> **INSTRUCTIONS FOR THE TASK**:
Retype all of the data shown below, keeping every character the same.
§
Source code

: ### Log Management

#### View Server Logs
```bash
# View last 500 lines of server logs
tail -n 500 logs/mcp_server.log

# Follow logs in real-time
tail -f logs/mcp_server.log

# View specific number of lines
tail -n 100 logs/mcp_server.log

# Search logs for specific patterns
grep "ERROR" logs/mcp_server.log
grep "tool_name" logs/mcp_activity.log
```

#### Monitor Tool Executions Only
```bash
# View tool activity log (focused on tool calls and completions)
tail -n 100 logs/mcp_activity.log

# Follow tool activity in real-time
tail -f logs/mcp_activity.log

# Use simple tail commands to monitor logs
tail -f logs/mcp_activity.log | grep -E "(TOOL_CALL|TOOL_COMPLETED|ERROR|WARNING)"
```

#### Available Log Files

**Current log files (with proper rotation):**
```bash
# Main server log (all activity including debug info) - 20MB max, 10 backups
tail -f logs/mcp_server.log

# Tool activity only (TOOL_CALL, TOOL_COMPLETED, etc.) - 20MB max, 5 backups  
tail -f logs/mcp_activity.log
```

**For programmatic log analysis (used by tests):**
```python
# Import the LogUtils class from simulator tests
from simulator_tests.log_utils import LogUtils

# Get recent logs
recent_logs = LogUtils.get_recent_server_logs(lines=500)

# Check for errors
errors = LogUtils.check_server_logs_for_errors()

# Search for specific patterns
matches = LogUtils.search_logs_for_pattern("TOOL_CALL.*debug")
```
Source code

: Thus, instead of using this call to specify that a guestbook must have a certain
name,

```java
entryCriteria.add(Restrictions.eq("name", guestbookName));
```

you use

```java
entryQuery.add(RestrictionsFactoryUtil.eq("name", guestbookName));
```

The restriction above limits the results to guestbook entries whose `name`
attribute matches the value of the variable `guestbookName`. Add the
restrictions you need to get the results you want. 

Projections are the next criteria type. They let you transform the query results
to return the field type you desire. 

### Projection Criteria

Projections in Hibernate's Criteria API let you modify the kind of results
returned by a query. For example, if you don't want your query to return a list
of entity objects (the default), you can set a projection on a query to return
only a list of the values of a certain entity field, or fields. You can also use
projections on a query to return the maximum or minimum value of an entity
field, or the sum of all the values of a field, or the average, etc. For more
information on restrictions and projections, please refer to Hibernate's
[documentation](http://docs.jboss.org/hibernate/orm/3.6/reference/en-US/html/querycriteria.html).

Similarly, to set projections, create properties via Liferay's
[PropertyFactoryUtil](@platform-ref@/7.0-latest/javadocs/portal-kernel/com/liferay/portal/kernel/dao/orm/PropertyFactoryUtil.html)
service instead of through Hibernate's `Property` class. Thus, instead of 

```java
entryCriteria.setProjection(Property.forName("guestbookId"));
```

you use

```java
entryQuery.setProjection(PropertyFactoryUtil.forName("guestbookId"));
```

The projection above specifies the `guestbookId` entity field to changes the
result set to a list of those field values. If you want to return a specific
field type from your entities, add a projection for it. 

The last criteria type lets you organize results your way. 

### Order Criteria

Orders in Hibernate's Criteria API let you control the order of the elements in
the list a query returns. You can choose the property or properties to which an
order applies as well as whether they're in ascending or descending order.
§
> **ANSWER AREA**:
Source code

: ### Log Management

#### View Server Logs
```bash
# View last 500 lines of server logs
tail -n 500 logs/mcp_server.log

# Follow logs in real-time
tail -f logs/mcp_server.log

# View specific number of lines
tail -n 100 logs/mcp_server.log

# Search logs for specific patterns
grep "ERROR" logs/mcp_server.log
grep "tool_name" logs/mcp_activity.log
```

#### Monitor Tool Executions Only
```bash
# View tool activity log (focused on tool calls and completions)
tail -n 100 logs/mcp_activity.log

# Follow tool activity in real-time
tail -f logs/mcp_activity.log

# Use simple tail commands to monitor logs
tail -f logs/mcp_activity.log | grep -E "(TOOL_CALL|TOOL_COMPLETED|ERROR|WARNING)"
```

#### Available Log Files

**Current log files (with proper rotation):**
```bash
# Main server log (all activity including debug info) - 20MB max, 10 backups
tail -f logs/mcp_server.log

# Tool activity only (TOOL_CALL, TOOL_COMPLETED, etc.) - 20MB max, 5 backups  
tail -f logs/mcp_activity.log
```

**For programmatic log analysis (used by tests):**
```python
# Import the LogUtils class from simulator tests
from simulator_tests.log_utils import LogUtils

# Get recent logs
recent_logs = LogUtils.get_recent_server_logs(lines=500)

# Check for errors
errors = LogUtils.check_server_logs_for_errors()

# Search for specific patterns
matches = LogUtils.search_logs_for_pattern("TOOL_CALL.*debug")
```
Source code

: Thus, instead of using this call to specify that a guestbook must have a certain
name,

```java
entryCriteria.add(Restrictions.eq("name", guestbookName));
```

you use

```java
entryQuery.add(RestrictionsFactoryUtil.eq("name", guestbookName));
```

The restriction above limits the results to guestbook entries whose `name`
attribute matches the value of the variable `guestbookName`. Add the
restrictions you need to get the results you want. 

Projections are the next criteria type. They let you transform the query results
to return the field type you desire. 

### Projection Criteria

Projections in Hibernate's Criteria API let you modify the kind of results
returned by a query. For example, if you don't want your query to return a list
of entity objects (the default), you can set a projection on a query to return
only a list of the values of a certain entity field, or fields. You can also use
projections on a query to return the maximum or minimum value of an entity
field, or the sum of all the values of a field, or the average, etc. For more
information on restrictions and projections, please refer to Hibernate's
[documentation](http://docs.jboss.org/hibernate/orm/3.6/reference/en-US/html/querycriteria.html).

Similarly, to set projections, create properties via Liferay's
[PropertyFactoryUtil](@platform-ref@/7.0-latest/javadocs/portal-kernel/com/liferay/portal/kernel/dao/orm/PropertyFactoryUtil.html)
service instead of through Hibernate's `Property` class. Thus, instead of 

```java
entryCriteria.setProjection(Property.forName("guestbookId"));
```

you use

```java
entryQuery.setProjection(PropertyFactoryUtil.forName("guestbookId"));
```

The projection above specifies the `guestbookId` entity field to changes the
result set to a list of those field values. If you want to return a specific
field type from your entities, add a projection for it. 

The last criteria type lets you organize results your way. 

### Order Criteria

Orders in Hibernate's Criteria API let you control the order of the elements in
the list a query returns. You can choose the property or properties to which an
order applies as well as whether they're in ascending or descending order.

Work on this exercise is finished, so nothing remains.